(Information provided)
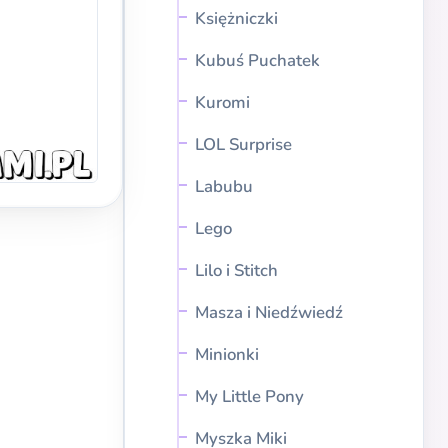
Księżniczki
Kubuś Puchatek
Kuromi
LOL Surprise
Labubu
Lego
Lilo i Stitch
Masza i Niedźwiedź
Minionki
My Little Pony
Myszka Miki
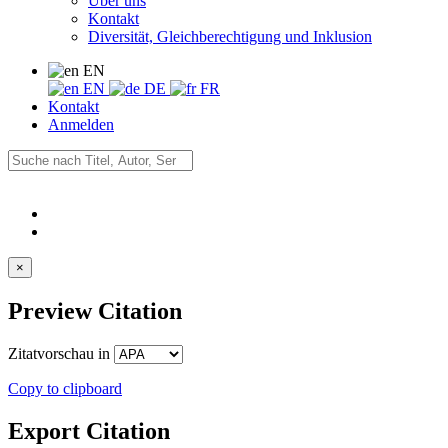
Über uns
Kontakt
Diversität, Gleichberechtigung und Inklusion
EN
EN
DE
FR
Kontakt
Anmelden
×
Preview Citation
Zitatvorschau in
Copy to clipboard
Export Citation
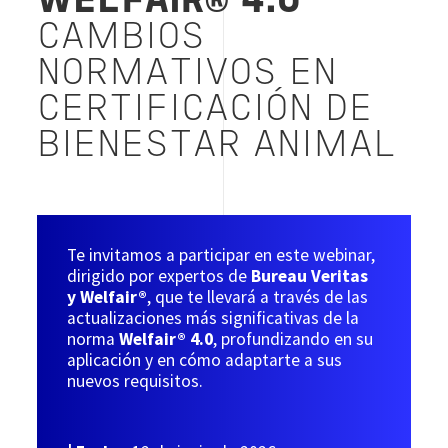
WELFAIR® 4.0
CAMBIOS
NORMATIVOS EN
CERTIFICACIÓN DE
BIENESTAR ANIMAL
Te invitamos a participar en este webinar,
dirigido por expertos de
Bureau Veritas
y Welfair®
, que te llevará a través de las
actualizaciones más significativas de la
norma
Welfair® 4.0
, profundizando en su
aplicación y en cómo adaptarte a sus
nuevos requisitos.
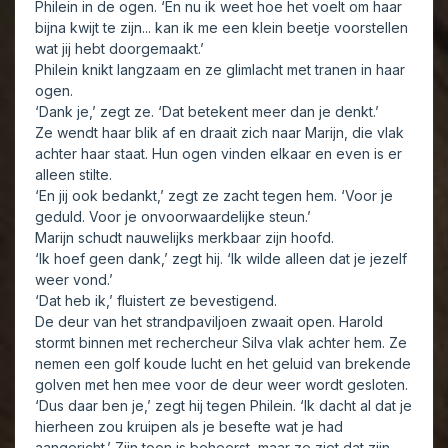
Philein in de ogen. ‘En nu ik weet hoe het voelt om haar
bijna kwijt te zijn... kan ik me een klein beetje voorstellen
wat jij hebt doorgemaakt.’
Philein knikt langzaam en ze glimlacht met tranen in haar
ogen.
‘Dank je,’ zegt ze. ‘Dat betekent meer dan je denkt.’
Ze wendt haar blik af en draait zich naar Marijn, die vlak
achter haar staat. Hun ogen vinden elkaar en even is er
alleen stilte.
‘En jij ook bedankt,’ zegt ze zacht tegen hem. ‘Voor je
geduld. Voor je onvoorwaardelijke steun.’
Marijn schudt nauwelijks merkbaar zijn hoofd.
‘Ik hoef geen dank,’ zegt hij. ‘Ik wilde alleen dat je jezelf
weer vond.’
‘Dat heb ik,’ fluistert ze bevestigend.
De deur van het strandpaviljoen zwaait open. Harold
stormt binnen met rechercheur Silva vlak achter hem. Ze
nemen een golf koude lucht en het geluid van brekende
golven met hen mee voor de deur weer wordt gesloten.
‘Dus daar ben je,’ zegt hij tegen Philein. ‘Ik dacht al dat je
hierheen zou kruipen als je besefte wat je had
aangericht.’ Zijn toon is beheerst, maar ze ziet dat zijn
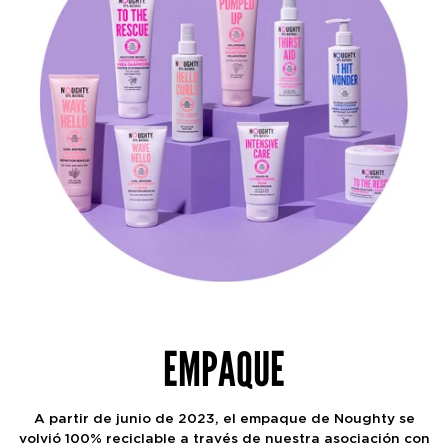
EMPAQUE
A partir de junio de 2023, el empaque de Noughty se
volvió 100% reciclable a través de nuestra asociación con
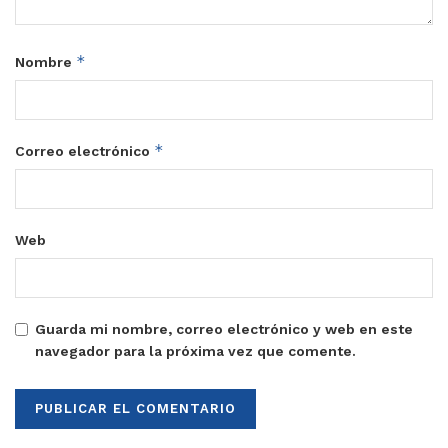
*
Nombre
*
Correo electrónico
Web
Guarda mi nombre, correo electrónico y web en este
navegador para la próxima vez que comente.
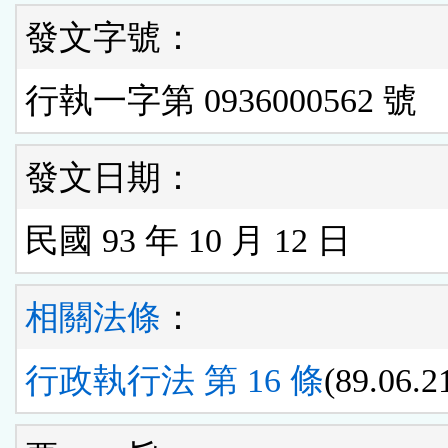
發文字號：
行執一字第 0936000562 號
發文日期：
民國 93 年 10 月 12 日
相關法條
：
行政執行法 第 16 條
(89.06.2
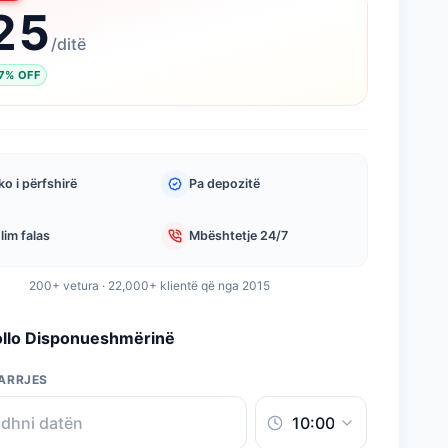
25
/
ditë
7
%
OFF
o i përfshirë
Pa depozitë
lim falas
Mbështetje 24/7
200+ vetura · 22,000+ klientë që nga 2015
ollo Disponueshmërinë
ARRJES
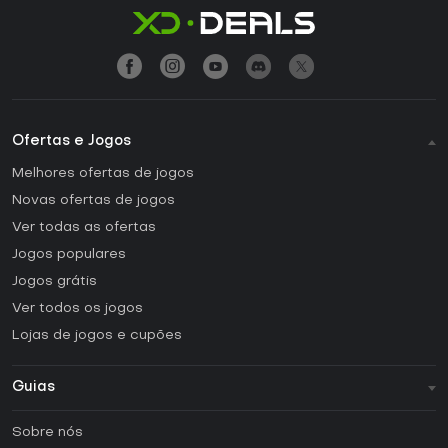
Ofertas e Jogos
Melhores ofertas de jogos
Novas ofertas de jogos
Ver todas as ofertas
Jogos populares
Jogos grátis
Ver todos os jogos
Lojas de jogos e cupões
Guias
FAQ
Sobre nós
Guias e tutoriais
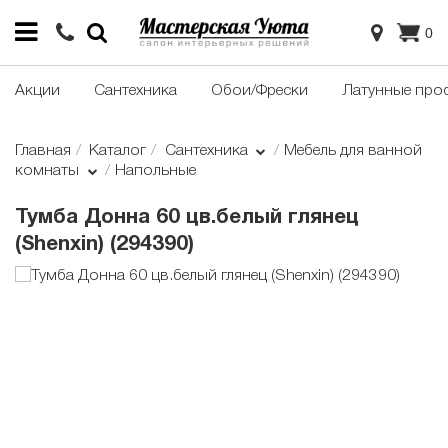
0
Акции
Сантехника
Обои/Фрески
Латунные про
Главная
Каталог
Сантехника
Мебель для ванной
комнаты
Напольные
Тумба Донна 60 цв.белый глянец
(Shenxin) (294390)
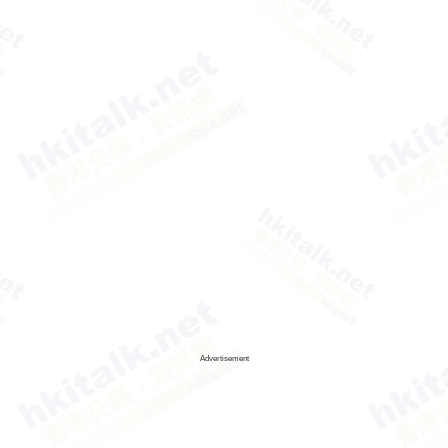
Advertisement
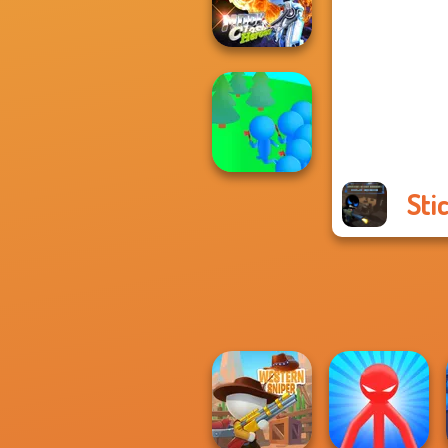
Flash
Moon Clash
Heroes
Sti
Crowd
Lumberjack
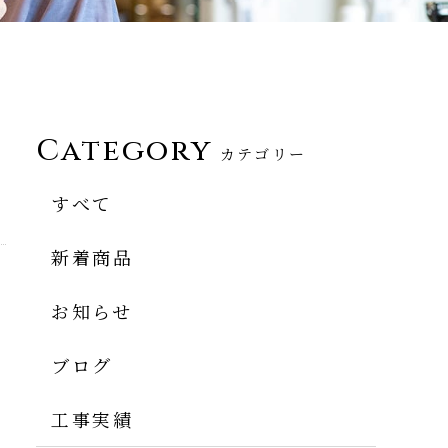
Category
カテゴリー
すべて
新着商品
お知らせ
ブログ
工事実績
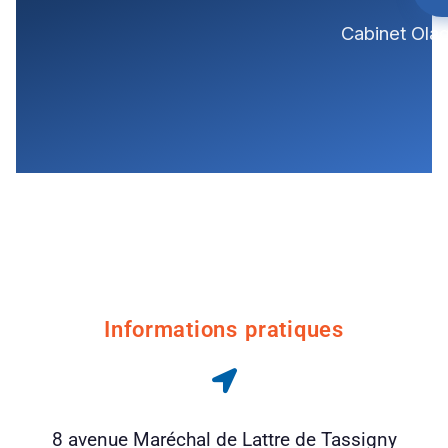
Cabinet Olag
Informations pratiques
8 avenue Maréchal de Lattre de Tassigny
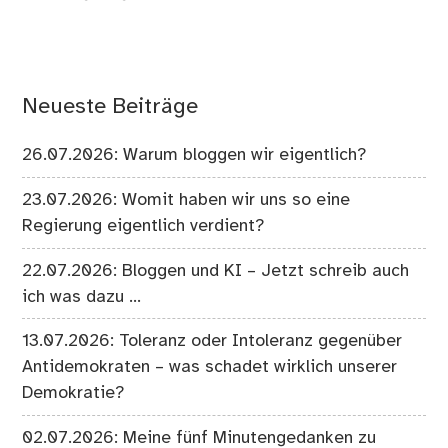
Neueste Beiträge
26.07.2026: Warum bloggen wir eigentlich?
23.07.2026: Womit haben wir uns so eine
Regierung eigentlich verdient?
22.07.2026: Bloggen und KI – Jetzt schreib auch
ich was dazu …
13.07.2026: Toleranz oder Intoleranz gegenüber
Antidemokraten – was schadet wirklich unserer
Demokratie?
02.07.2026: Meine fünf Minutengedanken zu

(Your goal)
No pictures belong in the copy. Repeat the entries exactly.

(Expected output)
Księżniczki
Kubuś Puchatek
Kuromi
LOL Surprise
Labubu
Lego
Lilo i Stitch
Masza i Niedźwiedź
Minionki
My Little Pony
Myszka Miki
Über uns
Kontakt
Diversität, Gleichberechtigung und Inklusion
EN
EN
DE
FR
Kontakt
Anmelden
×
Preview Citation
Zitatvorschau in
Copy to clipboard
Export Citation
WELFAIR® 4.0
CAMBIOS
NORMATIVOS EN
CERTIFICACIÓN DE
BIENESTAR ANIMAL
Te invitamos a participar en este webinar,
dirigido por expertos de
Bureau Veritas
y Welfair®
, que te llevará a través de las
actualizaciones más significativas de la
norma
Welfair® 4.0
, profundizando en su
aplicación y en cómo adaptarte a sus
nuevos requisitos.
Philein in de ogen. ‘En nu ik weet hoe het voelt om haar
bijna kwijt te zijn... kan ik me een klein beetje voorstellen
wat jij hebt doorgemaakt.’
Philein knikt langzaam en ze glimlacht met tranen in haar
ogen.
‘Dank je,’ zegt ze. ‘Dat betekent meer dan je denkt.’
Ze wendt haar blik af en draait zich naar Marijn, die vlak
achter haar staat. Hun ogen vinden elkaar en even is er
alleen stilte.
‘En jij ook bedankt,’ zegt ze zacht tegen hem. ‘Voor je
geduld. Voor je onvoorwaardelijke steun.’
Marijn schudt nauwelijks merkbaar zijn hoofd.
‘Ik hoef geen dank,’ zegt hij. ‘Ik wilde alleen dat je jezelf
weer vond.’
‘Dat heb ik,’ fluistert ze bevestigend.
De deur van het strandpaviljoen zwaait open. Harold
stormt binnen met rechercheur Silva vlak achter hem. Ze
nemen een golf koude lucht en het geluid van brekende
golven met hen mee voor de deur weer wordt gesloten.
‘Dus daar ben je,’ zegt hij tegen Philein. ‘Ik dacht al dat je
hierheen zou kruipen als je besefte wat je had
aangericht.’ Zijn toon is beheerst, maar ze ziet dat zijn
EMPAQUE
A partir de junio de 2023, el empaque de Noughty se
volvió 100% reciclable a través de nuestra asociación con
*
Nombre
*
Correo electrónico
Web
Guarda mi nombre, correo electrónico y web en este
navegador para la próxima vez que comente.
發文字號：
行執一字第 0936000562 號
發文日期：
民國 93 年 10 月 12 日
相關法條
：
行政執行法 第 16 條
(89.06.2
25
/
ditë
7
%
OFF
o i përfshirë
Pa depozitë
lim falas
Mbështetje 24/7
200+ vetura · 22,000+ klientë që nga 2015
ollo Disponueshmërinë
ARRJES
Ofertas e Jogos
Melhores ofertas de jogos
Novas ofertas de jogos
Ver todas as ofertas
Jogos populares
Jogos grátis
Ver todos os jogos
Lojas de jogos e cupões
Guias
FAQ
Sobre nós
Guias e tutoriais
0
Акции
Сантехника
Обои/Фрески
Латунные про
Главная
Каталог
Сантехника
Мебель для ванной
комнаты
Напольные
Тумба Донна 60 цв.белый глянец
(Shenxin) (294390)
Advertisement
Flash
Moon Clash
Heroes
Sti
Crowd
Lumberjack
Category
カテゴリー
すべて
新着商品
お知らせ
ブログ
工事実績
Cabinet Olag
Informations pratiques
8 avenue Maréchal de Lattre de Tassigny
Neueste Beiträge
26.07.2026: Warum bloggen wir eigentlich?
23.07.2026: Womit haben wir uns so eine
Regierung eigentlich verdient?
22.07.2026: Bloggen und KI – Jetzt schreib auch
ich was dazu …
13.07.2026: Toleranz oder Intoleranz gegenüber
Antidemokraten – was schadet wirklich unserer
Demokratie?
02.07.2026: Meine fünf Minutengedanken zu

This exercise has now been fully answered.